Congress's vocabulary falls a full grade level in seven years

Nicko from the Sunlight Foundation writes,
The U.S. Congress speaks at nearly a full grade level lower than it did seven years ago, according to a new Sunlight Foundation analysis. Using the CapitolWords.org website -- which features the most popular words and phrases in the Congressional Record since 1996 -- Sunlight reviewed the vocabulary and sentence structure of what members of Congress are saying.
Today's Congress speaks at about a 10.6 grade level, down from a high of 11.5 in 2005. By comparison, the U.S. Constitution is written at a 17.8 grade level, the Federalist Papers at a 17.1 grade level and the Declaration of Independence at a 15.1 grade level. The Flesch-Kincaid test was used to conduct the analysis, which equates higher-grade levels with longer words and longer sentences.
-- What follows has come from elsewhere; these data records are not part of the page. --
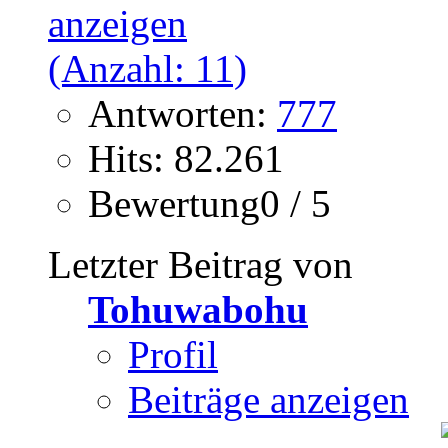
Antworten:
777
Hits: 82.261
Bewertung0 / 5
Letzter Beitrag von
Tohuwabohu
Profil
Beiträge anzeigen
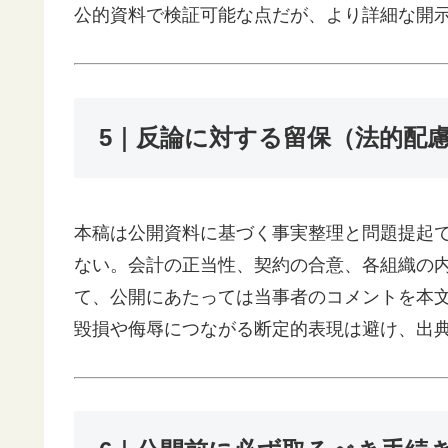
公的資料で検証可能な点だが、より詳細な開
5｜反論に対する留保（法的配
本稿は公開資料に基づく事実整理と問題提起
ない。会計の正当性、契約の合意、各組織の
て、公開にあたっては当事者のコメントを本
毀損や侮辱につながる断定的表現は避け、出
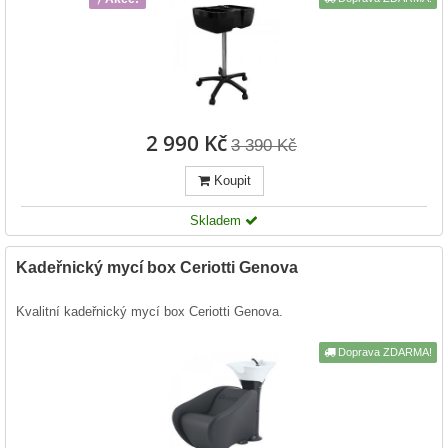
2 990 Kč
3 390 Kč
Koupit
Skladem
Kadeřnický mycí box Ceriotti Genova
Kvalitní kadeřnický mycí box Ceriotti Genova.
Doprava ZDARMA!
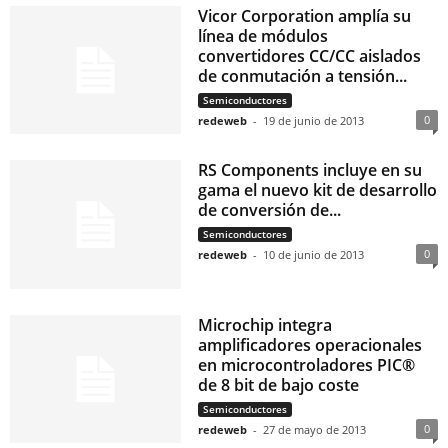
Vicor Corporation amplía su
línea de módulos
convertidores CC/CC aislados
de conmutación a tensión...
Semiconductores
0
redeweb
-
19 de junio de 2013
RS Components incluye en su
gama el nuevo kit de desarrollo
de conversión de...
Semiconductores
0
redeweb
-
10 de junio de 2013
Microchip integra
amplificadores operacionales
en microcontroladores PIC®
de 8 bit de bajo coste
Semiconductores
0
redeweb
-
27 de mayo de 2013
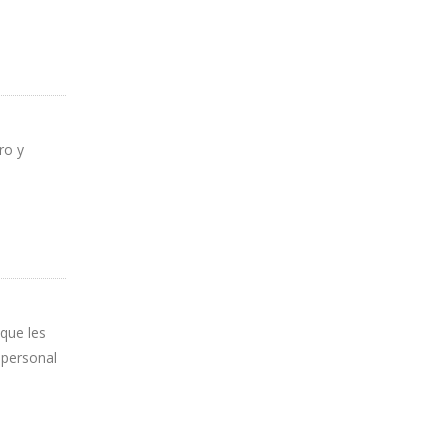
ro y
que les
 personal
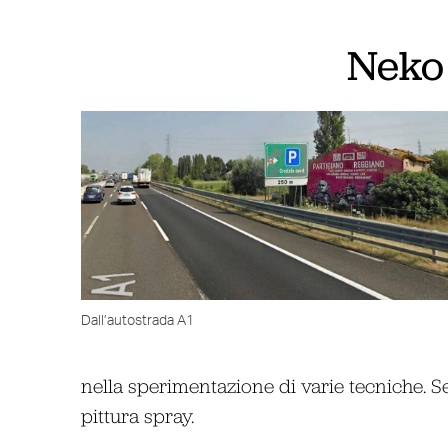
Neko
Dall’autostrada A1
nella sperimentazione di varie tecniche. Se
pittura spray.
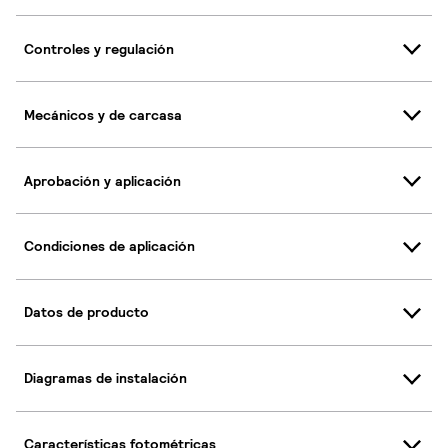
Controles y regulación
Mecánicos y de carcasa
Aprobación y aplicación
Condiciones de aplicación
Datos de producto
Diagramas de instalación
Características fotométricas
A complete database of how each member in the current Congress ranks in the analysis is available. The analysis, written by Senior Fellow Lee Drutman in collaboration with Software Developer Dan Drinkard, is broken into three parts on the Sunlight blog:
* Summary and 'report card' infographic
* Full analysis and complete methodology
* Congressional use of top SAT vocabulary words
Top Five
* Rep. Daniel Lungren (R-CA) -- 16.01
* Rep. Lucille Roybal-Allard (D-CA) -- 14.94
* Rep. Jim Gerlach (R-PA) -- 14.19
* Rep. Thomas Petri (R-WI) -- 14.19
* Sen. Daniel Akaka (D-HI) -- 14.18
Bottom Five
* Rep. John Mulvaney (R-SC) -- 7.95
* Rep. Rob Woodall (R-GA) -- 8.02
* Sen. Rand Paul (R-KY) -- 8.04
* Rep. Sean Duffy (R-WI) -- 8.09
* Rep. Tim Griffin (R-AR) -- 8.13
It should be noted that the Constitution was written at a 18th grade level while those spouting off about it today are on a 8th grade level ... see the disconnect? We're going with dumber.